Fare ile Kapı Açan Dolmuşçu

İnsanoğlu yaşadıkça değişik şeyler görüyor hayatta. İlginç bir şeyi de geçenlerde bindiğim bir dolmuşta gördüm.
Bindik bir arkadaşla dolmuşta gidiyoruz, şoförün hemen arkasında ki koltuklarda oturuyorduk.
Birden şoförün para kutusunun yanında bir fare (mouse) gördüm ve ilk başta şaşırdım.
Dedim ki dolmuşta fare ne işine yarayacak şoförün?
Sonra kafamdan geçiriyorum; NetBook’u falan var herhalde şoförün onda kullanıyor herhalde diye düşünürken, tekrar baktım şoföre ve hiç öyle bilgisayarda vakit geçireyim diyecek biri değil.
Birde bu olayı Ankara’da yaşadığımı düşündüğümüz de zaten şoförün buna zamanı da olmaz.
Başladım şoförün fareyi ne için kullandığını izlemeye.

• Göreviniz: Dolmuştaki fareyle ilgili metinde "Bindik bir arkadaşla" ile başlayıp "işine yarayacak şoförün?" ile biten kısmı değiştirmeden kopyalayın. Yalnızca yukarıdaki metinden yararlanın.

(Veri öğeleri)
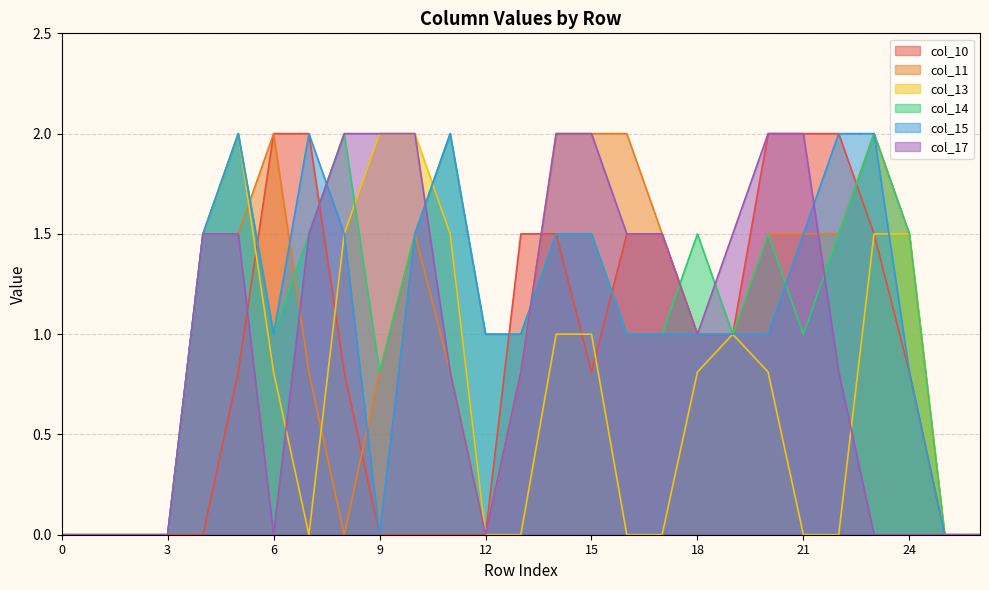

What is the total value across all series at 22?

7.8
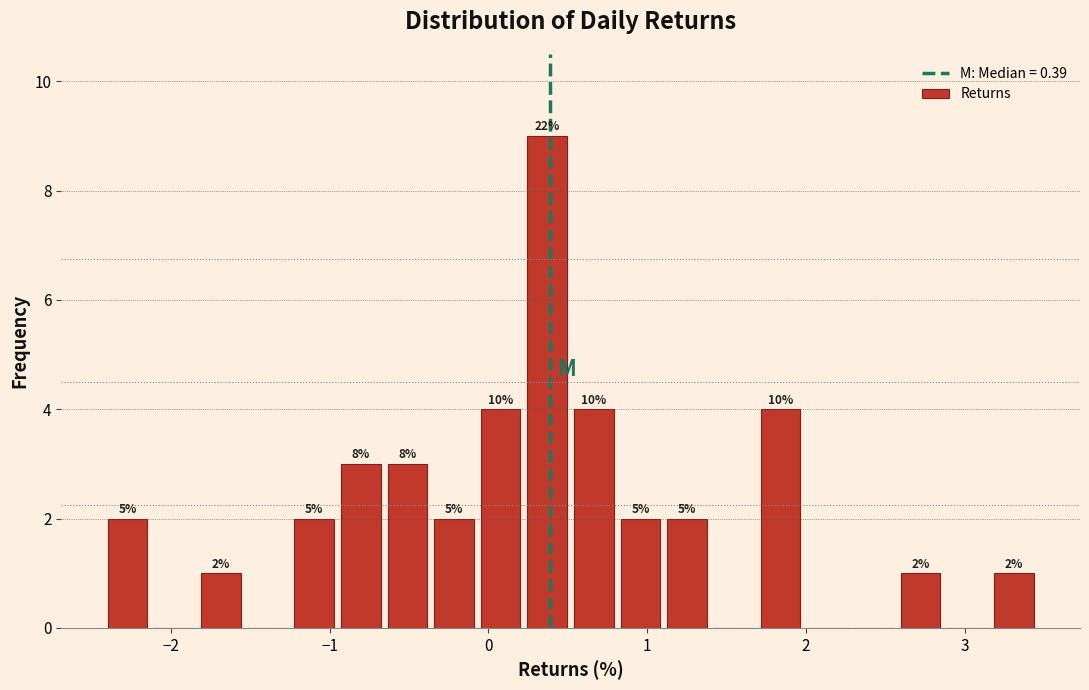

Read against the x-axis, roughly where is the centre of the tallest bar?

0.4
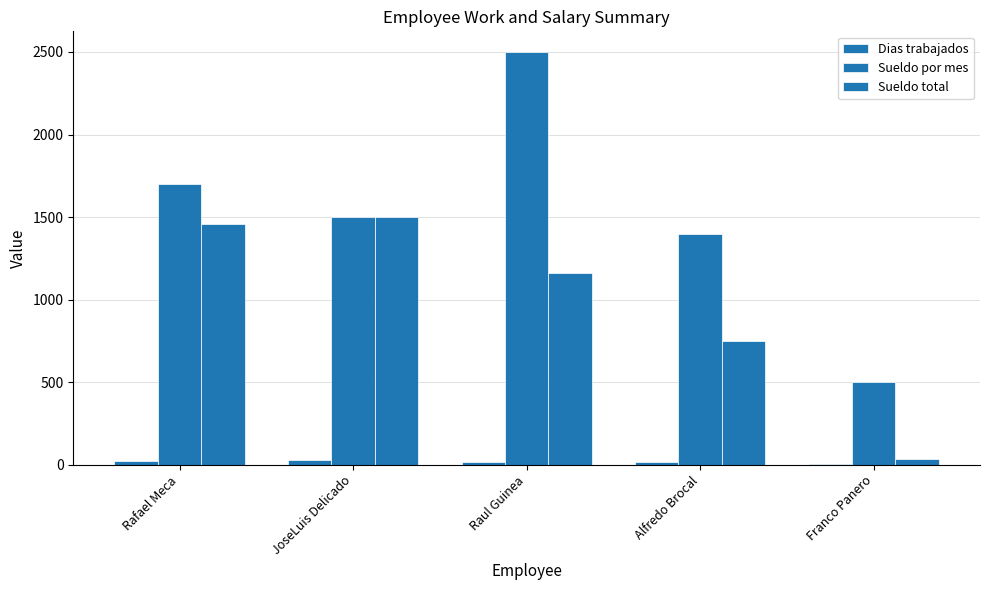

Is it true that Sueldo total equals 1160.7 at Raul Guinea?

True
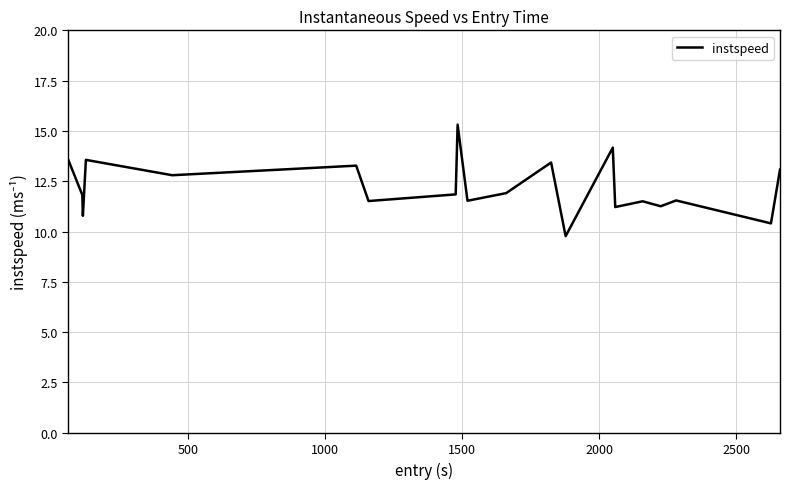

What is the greatest value displayed?

15.3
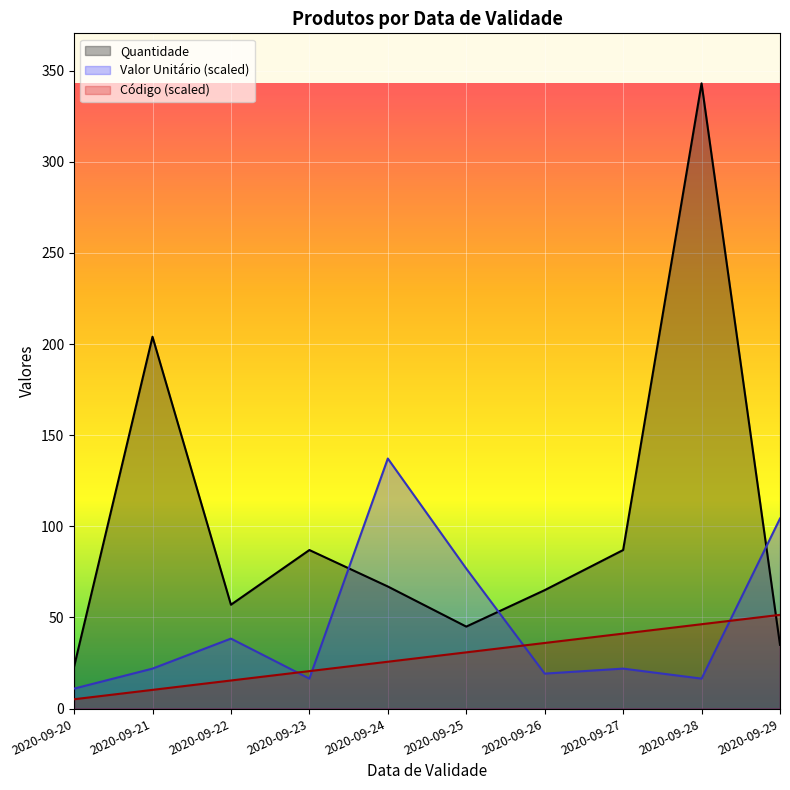

How many lines are shown in the chart?

3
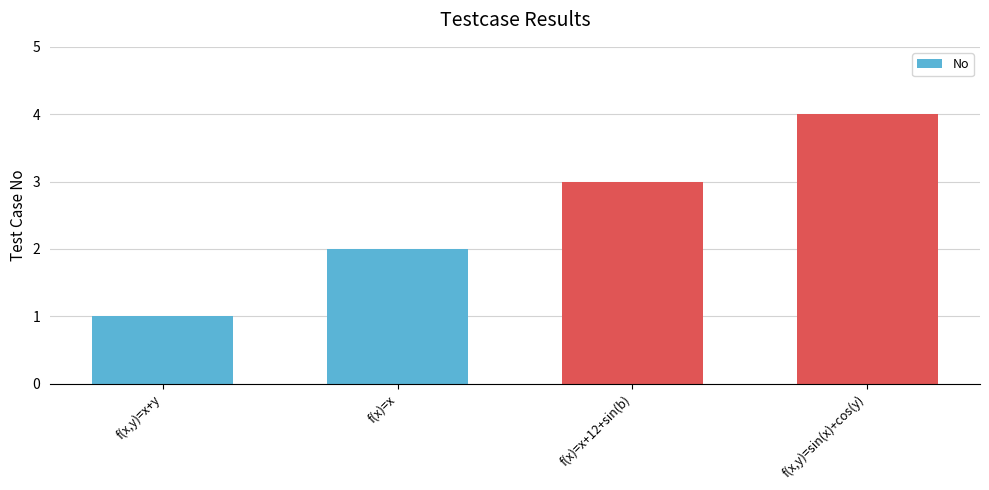

Which label corresponds to the smallest value in the chart?

f(x,y)=x+y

• Görev çözümü:
Bindik bir arkadaşla dolmuşta gidiyoruz, şoförün hemen arkasında ki koltuklarda oturuyorduk.
Birden şoförün para kutusunun yanında bir fare (mouse) gördüm ve ilk başta şaşırdım.
Dedim ki dolmuşta fare ne işine yarayacak şoförün?